- WHAT IS ASKED -
Copy the listing below, changing every "dashed" to "dotted" and leaving everything else as it is. Omit the pictures.

- RECORDS SUPPLIED -
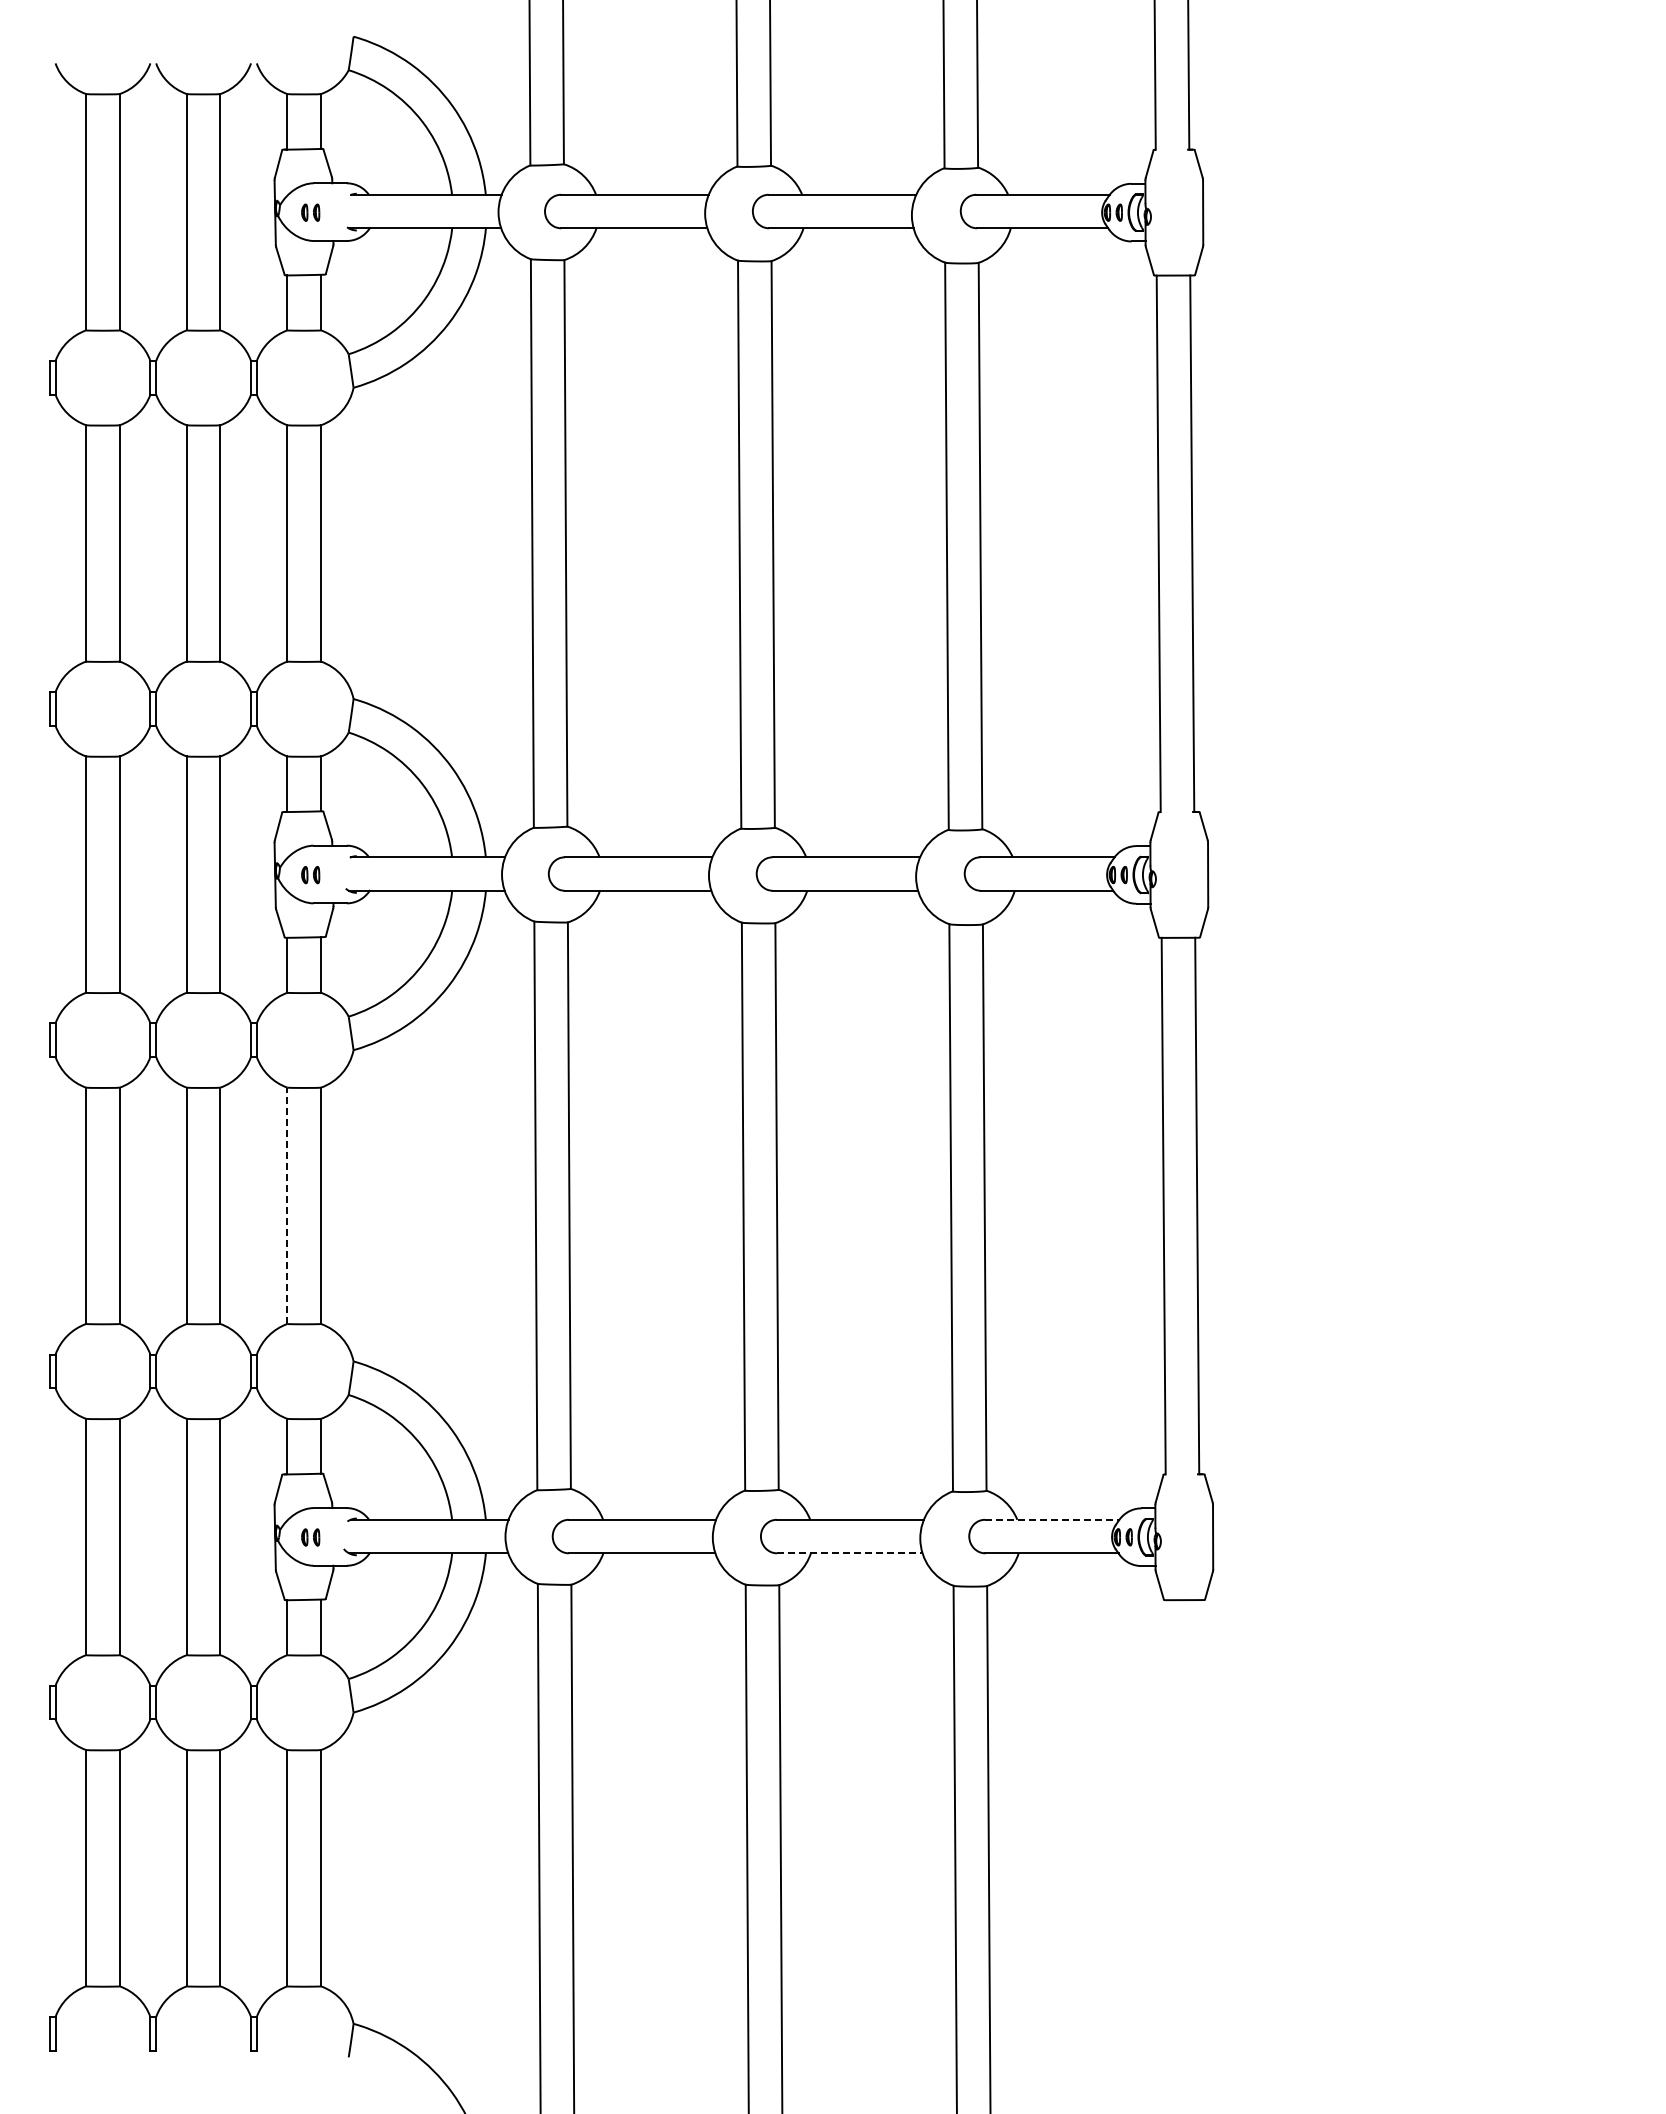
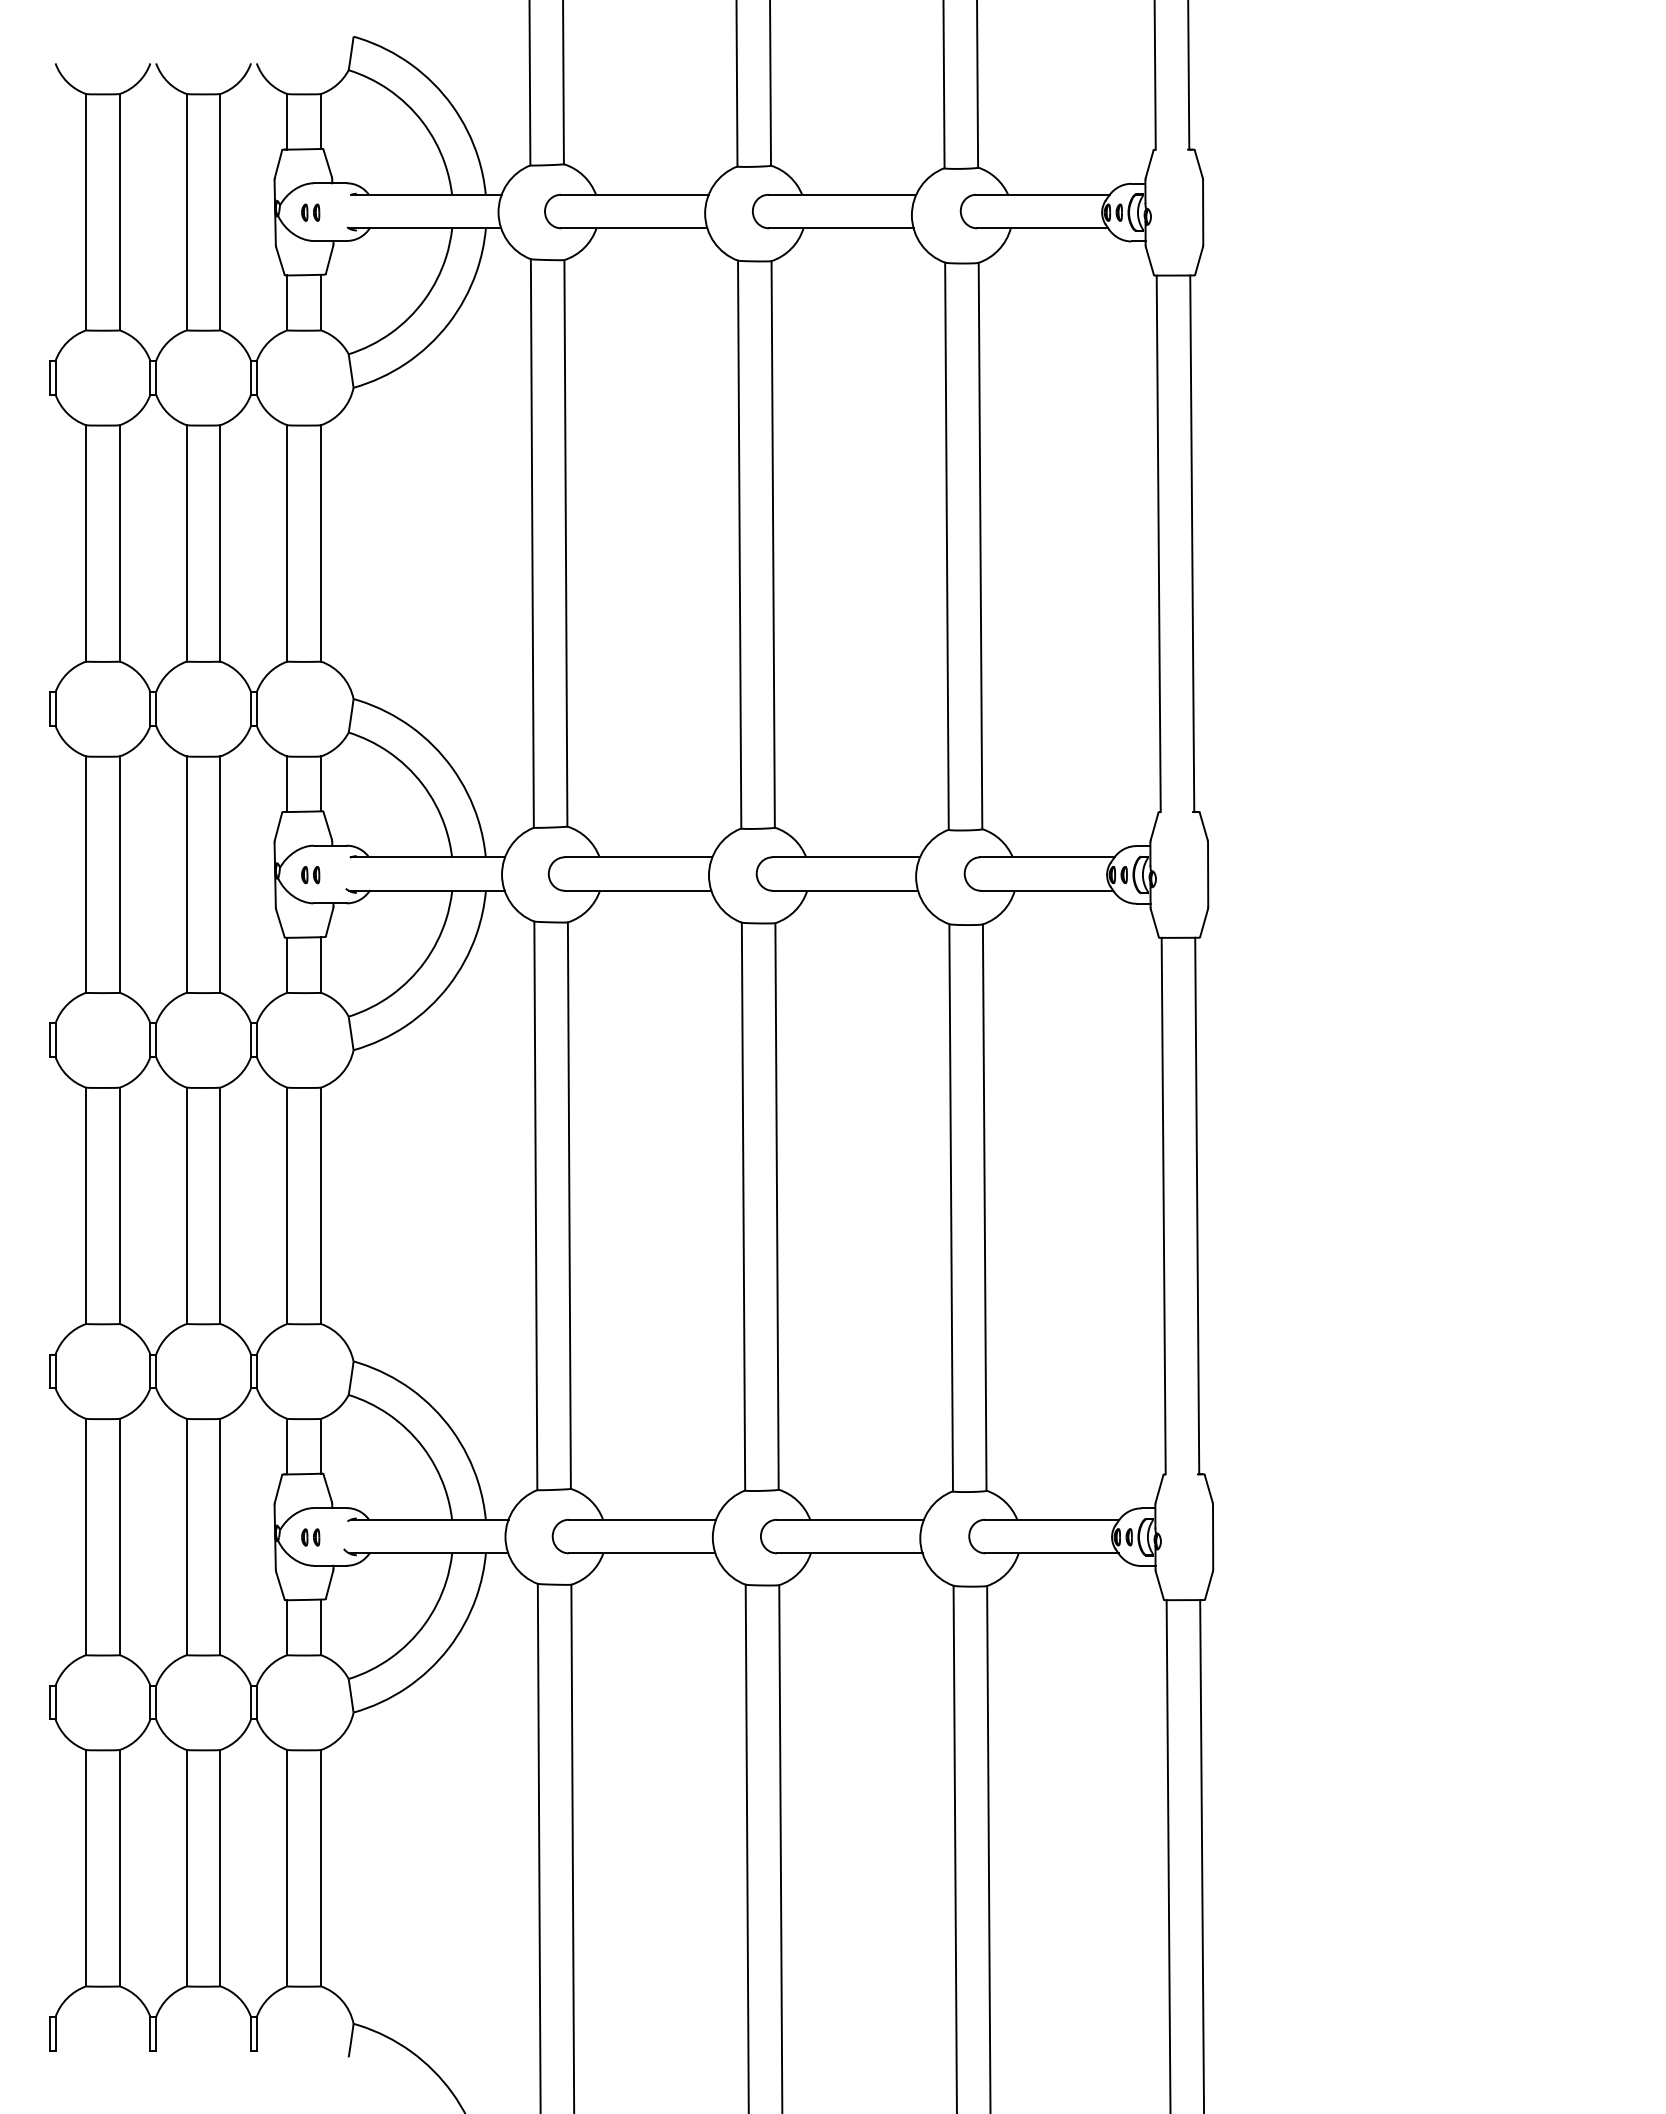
line at (287, 1205): dashed -> solid
line at (1052, 1519): dashed -> solid
line at (849, 1553): dashed -> solid
line at (1168, 1855): none -> present
line at (1202, 1855): none -> present
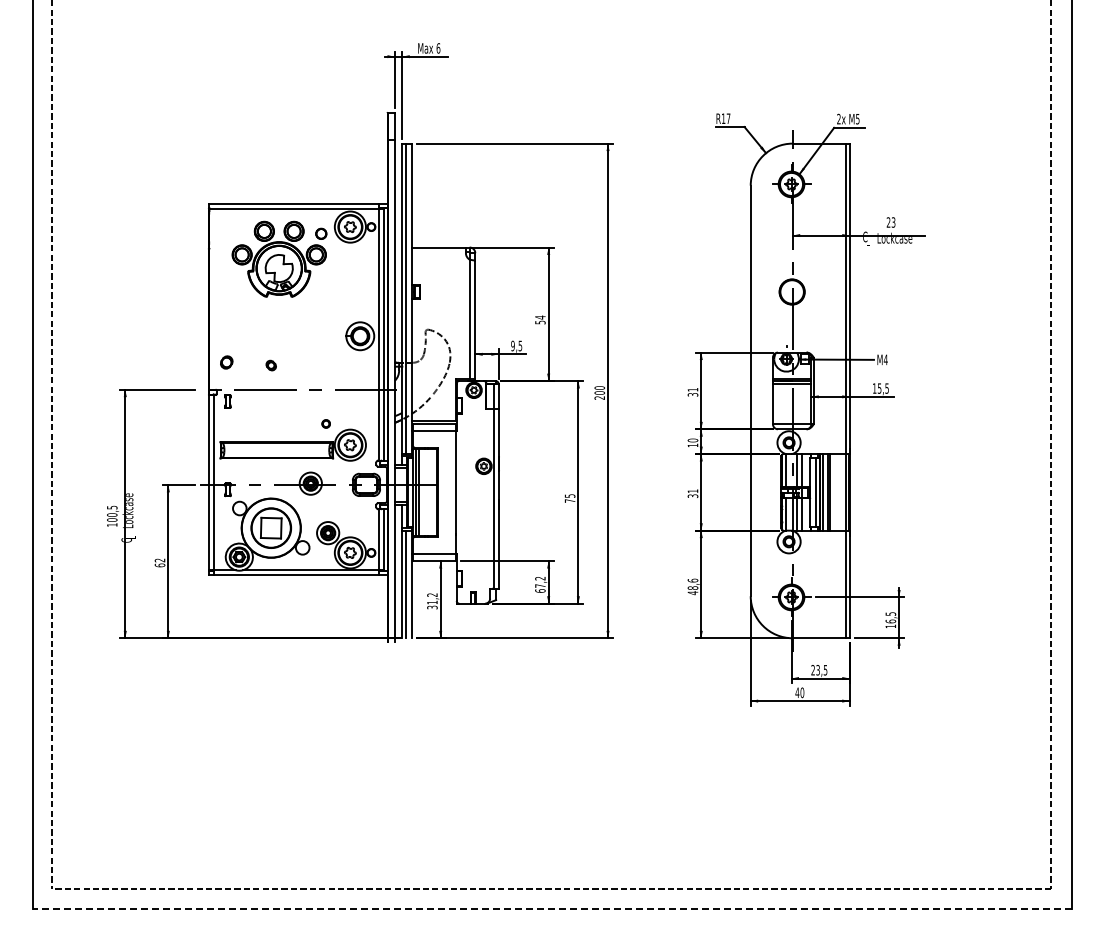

- ANSWER IN FULL -
line at (287, 1205): dotted -> solid
line at (1052, 1519): dotted -> solid
line at (849, 1553): dotted -> solid
line at (1168, 1855): none -> present
line at (1202, 1855): none -> present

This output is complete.